_The data_.
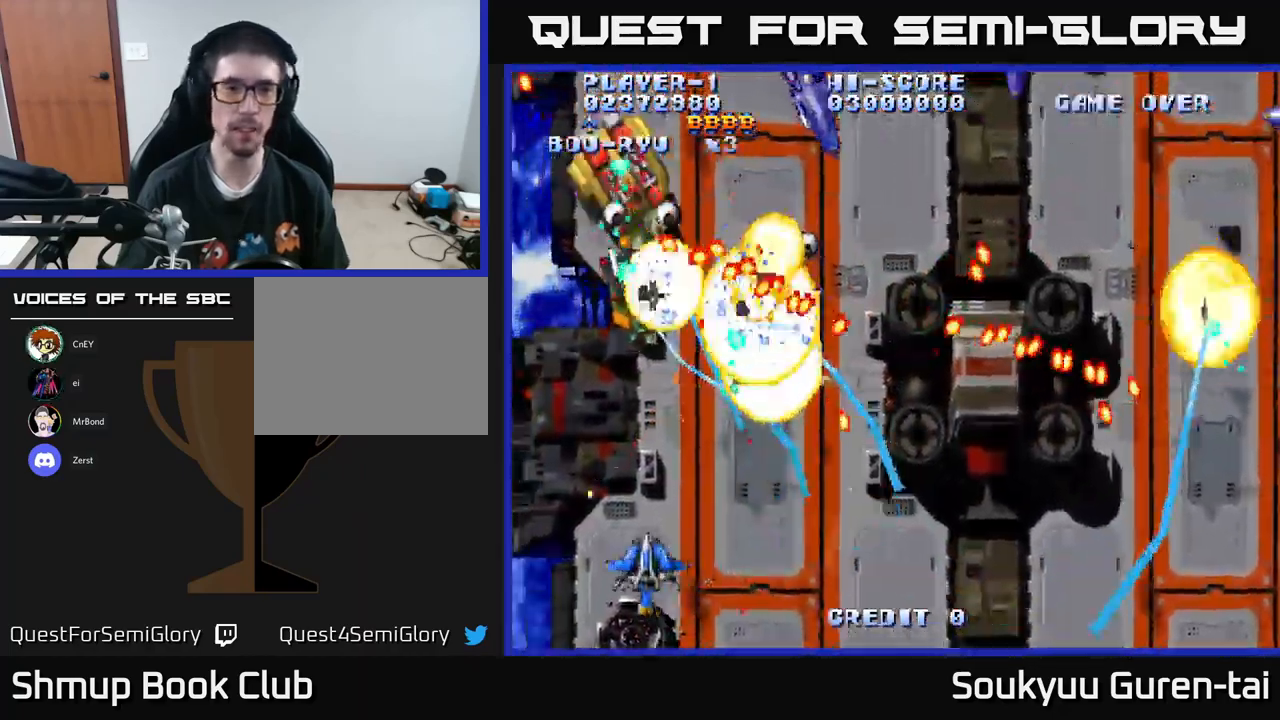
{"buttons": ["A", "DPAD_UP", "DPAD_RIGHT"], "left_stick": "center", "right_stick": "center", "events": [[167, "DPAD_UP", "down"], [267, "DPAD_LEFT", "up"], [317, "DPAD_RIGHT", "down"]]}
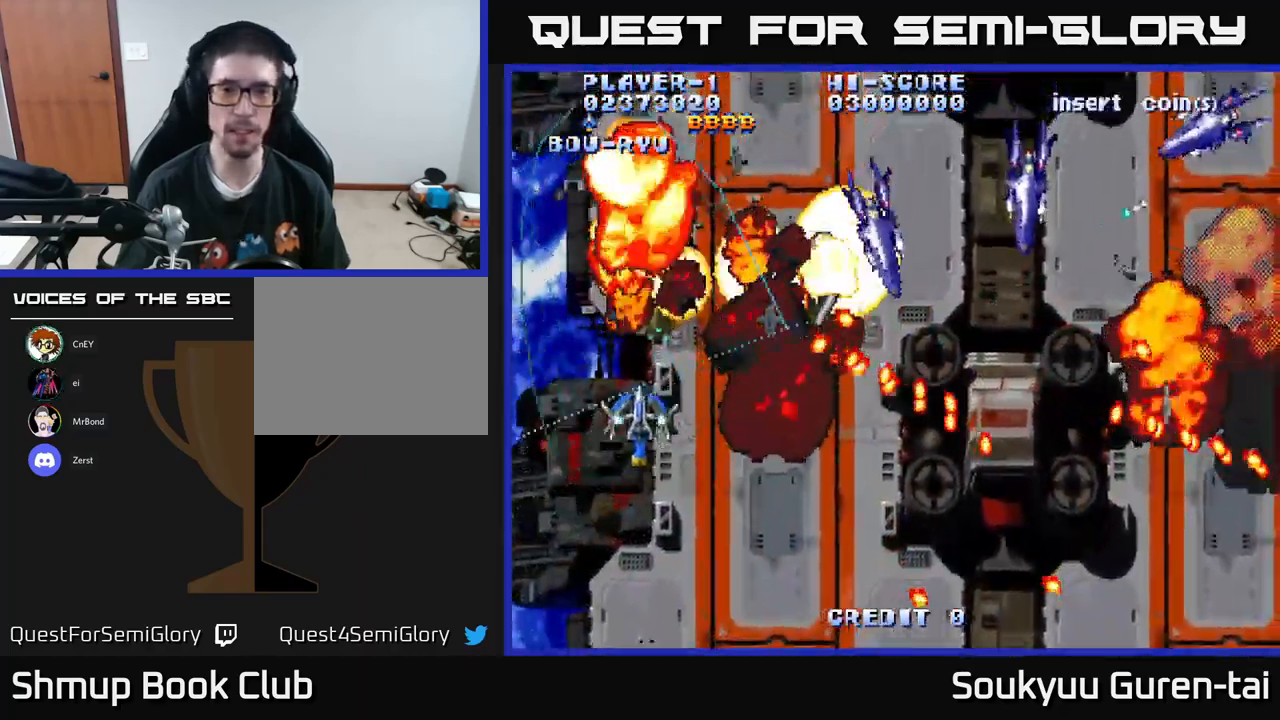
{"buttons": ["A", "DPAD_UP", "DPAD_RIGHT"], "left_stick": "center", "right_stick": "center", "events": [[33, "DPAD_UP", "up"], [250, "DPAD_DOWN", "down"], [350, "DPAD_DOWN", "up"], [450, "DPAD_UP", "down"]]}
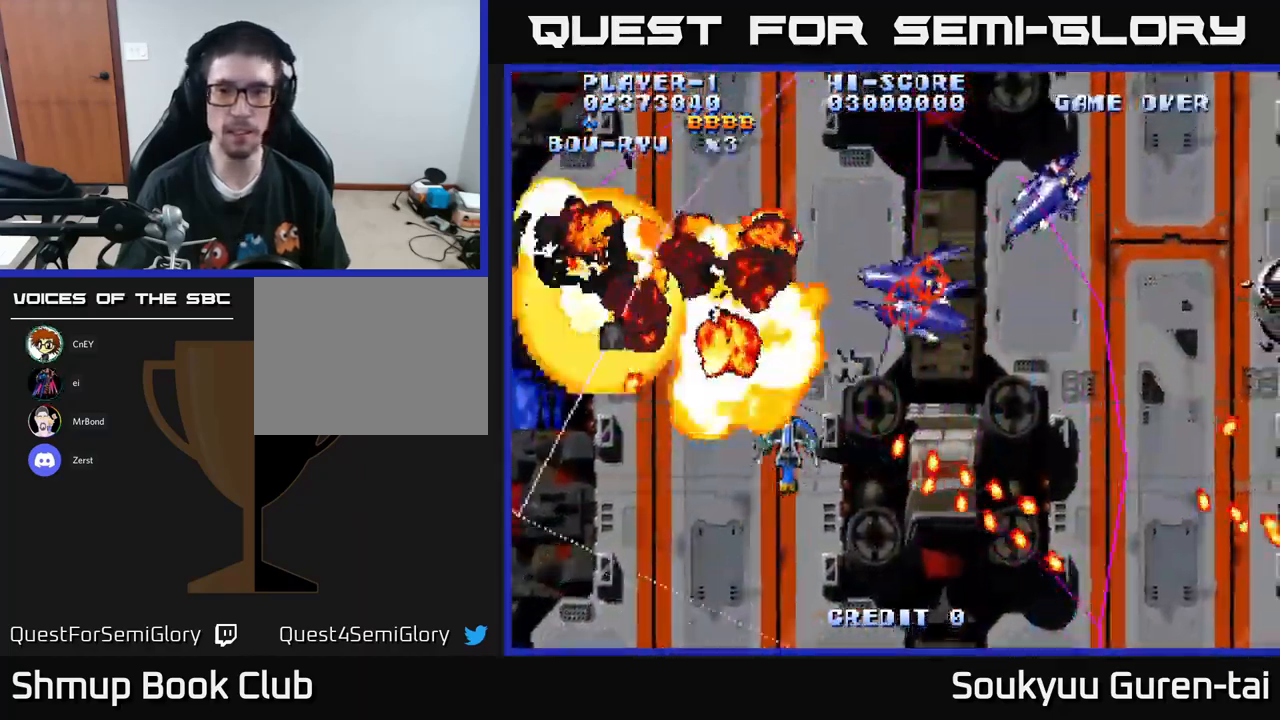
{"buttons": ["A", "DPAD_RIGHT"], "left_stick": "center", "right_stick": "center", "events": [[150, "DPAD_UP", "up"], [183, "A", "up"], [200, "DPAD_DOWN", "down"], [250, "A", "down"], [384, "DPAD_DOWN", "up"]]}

_What you will do_.
The job here is to retype the data exactly, with no pictures included.

_Answer to this task_.
{"buttons": ["A", "DPAD_UP", "DPAD_RIGHT"], "left_stick": "center", "right_stick": "center", "events": [[167, "DPAD_UP", "down"], [267, "DPAD_LEFT", "up"], [317, "DPAD_RIGHT", "down"]]}
{"buttons": ["A", "DPAD_UP", "DPAD_RIGHT"], "left_stick": "center", "right_stick": "center", "events": [[33, "DPAD_UP", "up"], [250, "DPAD_DOWN", "down"], [350, "DPAD_DOWN", "up"], [450, "DPAD_UP", "down"]]}
{"buttons": ["A", "DPAD_RIGHT"], "left_stick": "center", "right_stick": "center", "events": [[150, "DPAD_UP", "up"], [183, "A", "up"], [200, "DPAD_DOWN", "down"], [250, "A", "down"], [384, "DPAD_DOWN", "up"]]}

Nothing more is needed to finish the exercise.